There is a class of nonlinear regression problems that can be best
expressed by omitting the dependent variable (i.e., the variable
on the left of the equal sign). To understand what this means,
first consider the normal regression case with a dependent
variable. For each observation, the function is evaluated, and the
computed function value is subtracted from the corresponding value of the
dependent variable for that observation. This residual value is
then squared and added to the other squared residual values. The
goal is to minimize the total sum of squared residuals.
In the
case where the dependent variable is omitted, the function is
computed for each observation and the value of the function is
squared (i.e., it is treated as the residual) and added to the
other squared values. The goal is to minimize the sum of the
squared values of the function. Thus, for a perfect fit the
computed value of the function for every observation would be
zero.
To perform this type of analysis omit the dependent variable and
equal sign from the left side of the function specification in
your NLREG program.
As an example of this type of analysis, consider the problem of
fitting a circle to a set of points that form a roughly circular
pattern (i.e., a "circular regression"). Our goal is to determine
the center point of the circle (Xc,Yc) and the radius (R) which
will make the circle best fit the points so that the sum of the
squared distances between the points and the perimeter of the
circle is minimized (the points are as close to the perimeter of
the circle as possible).
For this problem, we have three parameters whose values are to be
determined: Xc, Yc, and R. There will be one data observation for
each point to which the circle is being fitted. For each point
there are two variables, Xp and Yp, the X and Y coordinates of the
point's position.
Since our goal is to minimize the sum of the squared distances
from the points to the perimeter of the circle, we need a function
that will compute this distance for each point. If the center of
the circle is at (Xc,Yc) and the position of a point is (Xp,Yp)

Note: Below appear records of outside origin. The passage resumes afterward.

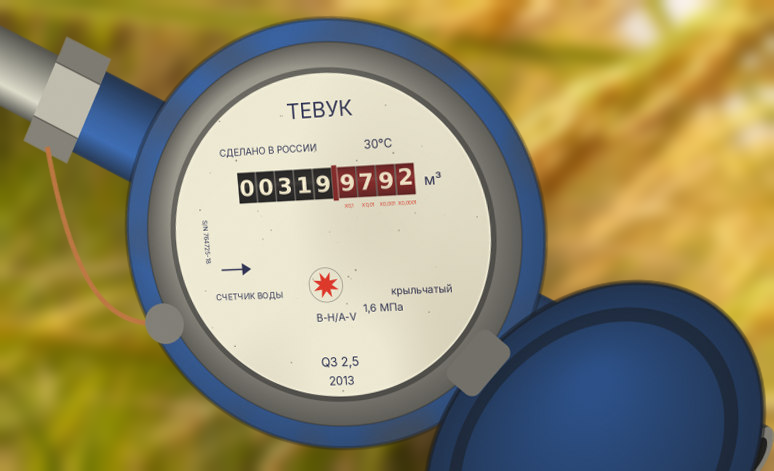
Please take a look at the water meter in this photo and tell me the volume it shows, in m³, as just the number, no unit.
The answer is 319.9792
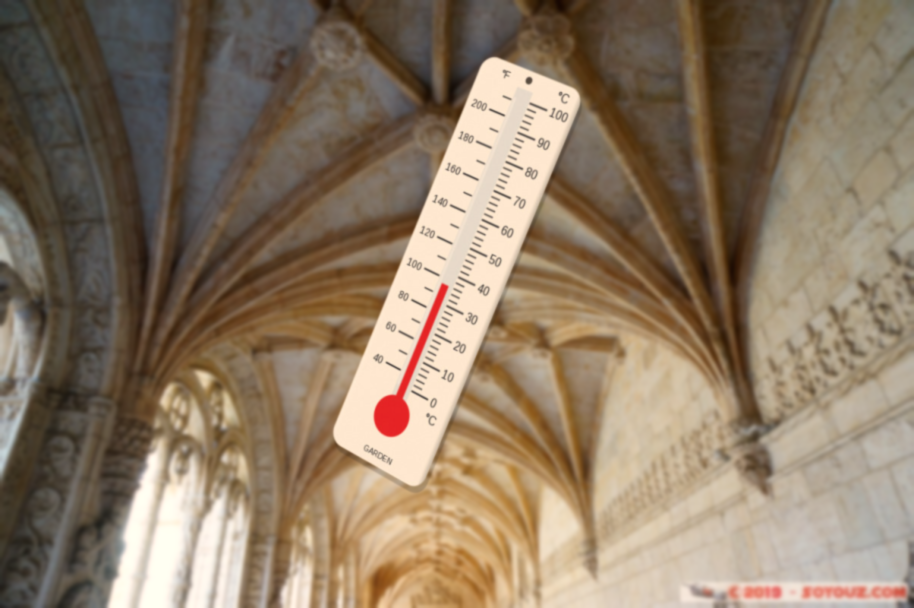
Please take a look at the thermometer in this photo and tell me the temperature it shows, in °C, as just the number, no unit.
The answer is 36
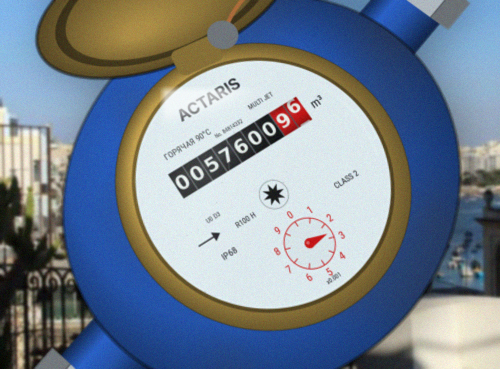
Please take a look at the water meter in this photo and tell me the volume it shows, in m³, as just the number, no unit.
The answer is 57600.962
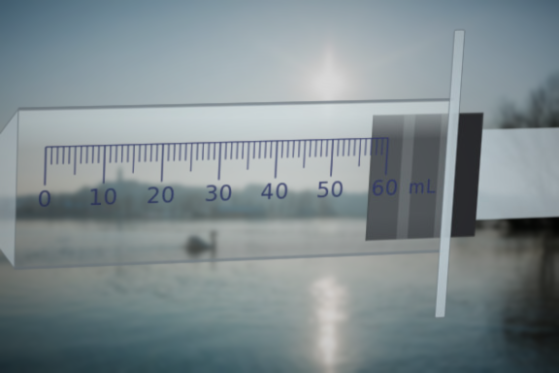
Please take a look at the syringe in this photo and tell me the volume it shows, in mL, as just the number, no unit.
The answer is 57
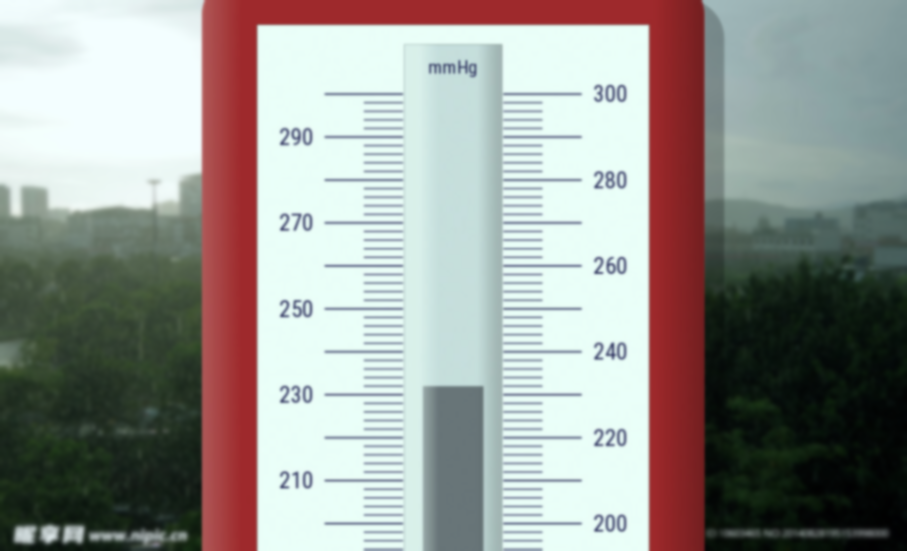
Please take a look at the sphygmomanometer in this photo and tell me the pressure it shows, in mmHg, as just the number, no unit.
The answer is 232
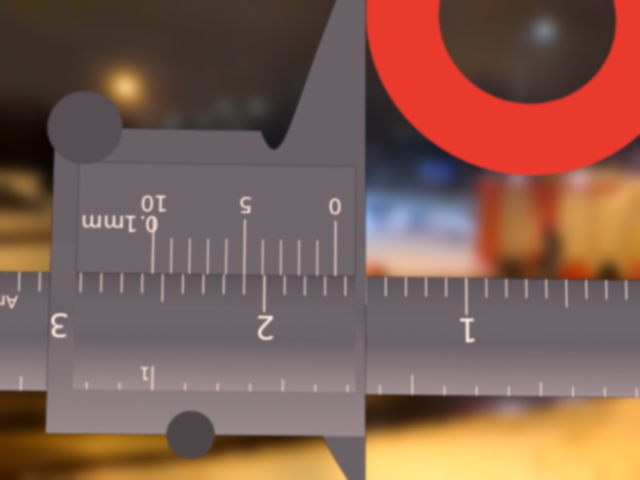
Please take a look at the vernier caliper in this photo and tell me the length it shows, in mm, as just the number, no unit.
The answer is 16.5
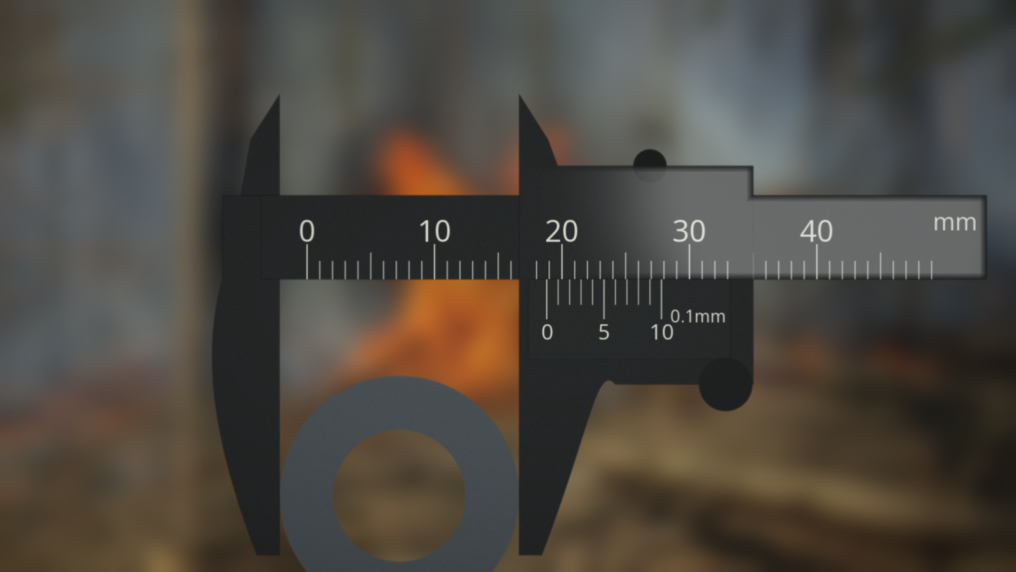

then, from the theorem of Pythagoras, we know the distance from
the center to the point is
sqrt((Xp-Xc)^2 + (Yp-Yc)^2)
But we are interested in the distance from the perimeter to the
point. Since the radius of the circle is R, the distance from the
perimeter to the point (along a straight line from the center to
the point) is
sqrt((Xp-Xc)^2 + (Yp-Yc)^2) - R
That is, the distance from the perimeter to the point is equal to
the distance from the center to the point less the distance from
the center to the perimeter (the radius). The distance will be
positive or negative depending on whether the point is outside or
inside the circle, but this does not matter since the value is
squared as part of the minimization process.
The NLREG statements for this analysis are as follows:
Title "Fit circle to group of points";
Variable Xp; // X coordinate of point
Variable Yp; // Y coordinate of point
Parameter Xc; // X position of circle center
Parameter Yc; // Y position of circle center
Parameter R; // Radius of circle
Function sqrt((Xp-Xc)^2 + (Yp-Yc)^2) - R;
Data;
[ data goes here ]
Note that there is no dependent variable or equal sign to the left
of the function. NLREG will determine the values of the
parameters Yp, Yc, and R such that the sum of the squared values
of the function (i.e., the sum of the squared distances) is
minimized.